Directed by: Christopher Nolan
Written by: Christopher Nolan
Starring: John David Washington, Robert Pattinson, Elizabeth Debicki, Dimple Kapadia, Michael Caine, Kenneth Branagh, Aaron Taylor-Johnson, Martin Donovan, Clémence Poésy
Released: August 27, 2020
Grade: B

Tenet

It took several viewings but I ultimately came to the conclusion that Christopher Nolan’s 2014 sci-fi epic, Interstellar, was a flawed masterpiece.  It’s got a quality cast, moves at an energetic pace, and features a career-best film score from composer Hans Zimmer.  Despite all of that, Nolan tried to squash 20 hours’ worth of ideas into 2 and the end result feels rushed, fragmented and, at times, incoherent.  The emotional family stuff didn’t resonate either.

I refer to Interstellar because, on leaving the theatre after a first look at Tenet, the same thoughts were rummaging through my mind.  This is another grand project with big, intriguing concepts but when you bring it together, it just doesn’t flow.  You’ve got characters hastily explaining time-twisting technologies intertwined with elaborate, heavily-edited action pieces.  Having just finished Dark, the excellent 26-episode German time travel series on Netflix, it made me wonder if Nolan’s material was better suited to the longer TV form.

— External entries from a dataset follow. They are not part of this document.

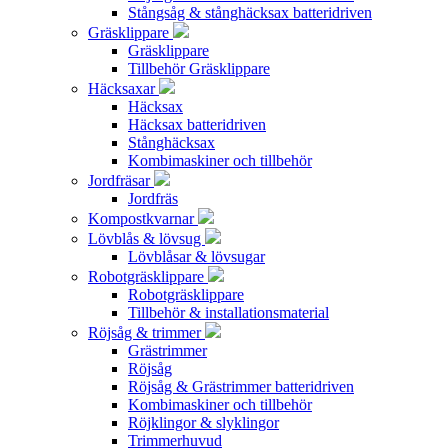
Stångsåg & stånghäcksax batteridriven
Gräsklippare
Gräsklippare
Tillbehör Gräsklippare
Häcksaxar
Häcksax
Häcksax batteridriven
Stånghäcksax
Kombimaskiner och tillbehör
Jordfräsar
Jordfräs
Kompostkvarnar
Lövblås & lövsug
Lövblåsar & lövsugar
Robotgräsklippare
Robotgräsklippare
Tillbehör & installationsmaterial
Röjsåg & trimmer
Grästrimmer
Röjsåg
Röjsåg & Grästrimmer batteridriven
Kombimaskiner och tillbehör
Röjklingor & slyklingor
Trimmerhuvud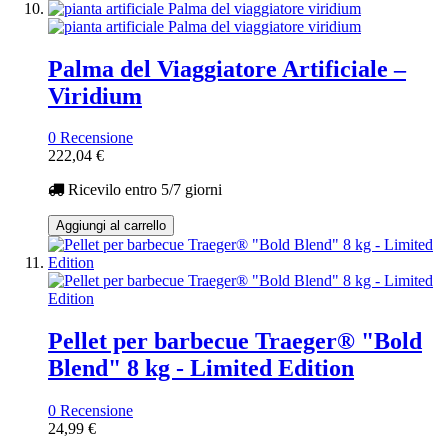
Palma del Viaggiatore Artificiale –
Viridium
0 Recensione
222,04 €
Ricevilo entro
5/7 giorni
Aggiungi al carrello
Pellet per barbecue Traeger® "Bold
Blend" 8 kg - Limited Edition
0 Recensione
24,99 €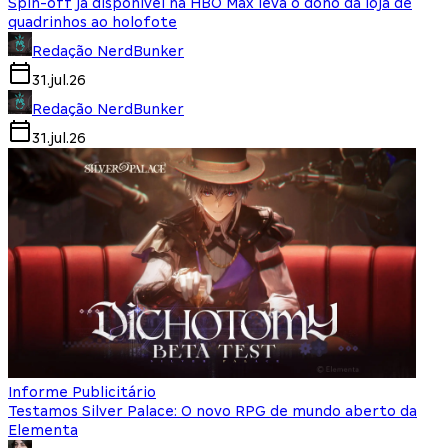
Spin-off já disponível na HBO Max leva o dono da loja de
quadrinhos ao holofote
Redação NerdBunker
31.jul.26
Redação NerdBunker
31.jul.26
Informe Publicitário
Testamos Silver Palace: O novo RPG de mundo aberto da
Elementa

Time travel movies are nothing new but Nolan adds a different spin here by exploring the concept of “inversion”.  Instead of jumping into a time machine and transporting yourself to a particular point in history, inversion allows you to push the rewind button and move backwards through time.  The problem is that it’s hard to do this discreetly.  It’s going to look rather obvious to normal, forward-moving folk when they see a car reversing back at them at 100 km/hr on a freeway.

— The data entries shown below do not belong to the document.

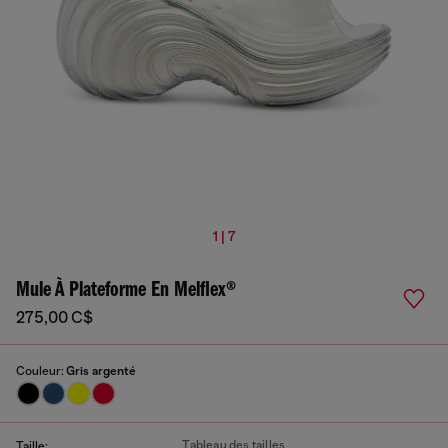
1 | 7
Mule À Plateforme En Melflex®
275,00 C$
Couleur:
Gris argenté
Tableau des tailles
Taille:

I think there are a few holes/conveniences with the broader idea (a scientist covers that by saying “don’t try to understand it”) but the crux of the story is centred on a man appropriately named The Protagonist (Washington) who is tasked with “preventing World War III”.  A wealthy Russian crime lord (Branagh) has access to inversion technology and, as you can imagine, it’s incredibly dangerous in the wrong hands.  Who needs nuclear bombs to destroy the world when you can just change time instead?

Nolan has assembled another terrific cast.  John David Washington (BlacKkKlansman) is excellent in the lead and I love the professional chemistry between he and his offsider, played by Robert Pattison (Twilight).  Australian Elizabeth Debicki (The Great Gatsby) is also very good as the villain’s estranged wife.  I wasn’t as convinced by Kenneth Branagh (Hamlet) as the bad guy.  An important ingredient of any top-notch action film is a great villain but the more this film progressed, the more I realised Branagh’s character lacked logic and nuance.

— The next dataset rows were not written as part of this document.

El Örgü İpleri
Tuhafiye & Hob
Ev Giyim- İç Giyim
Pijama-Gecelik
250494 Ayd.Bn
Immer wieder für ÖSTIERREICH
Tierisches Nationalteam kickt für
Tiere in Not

The set action pieces are chaotic but also fun.  You might be scratching your head as you watch two people fight – one moving forward through time and one moving backward through time.  It’s not something I can recall seeing on screen before.  The film score from Oscar winning composer Ludwig Göransson (Black Panther) also deserves a mention for the additional energy in brings to the overall production.

While Tenet earns points for being creative, it can’t avoid succumbing to traditional action clichés.  As an example, there are lengthy, heartfelt conversations between two people while the world implodes around them.  It was also hard to rationalise the strong bond forged between The Protagonist and the Russian’s wife and child given what’s at stake.

It’s bitten off more than it can chew but with the positives balancing out the negatives, Tenet deserves a look.  In this COVID-19 world, it’s nice just to see a blockbuster on the big screen again.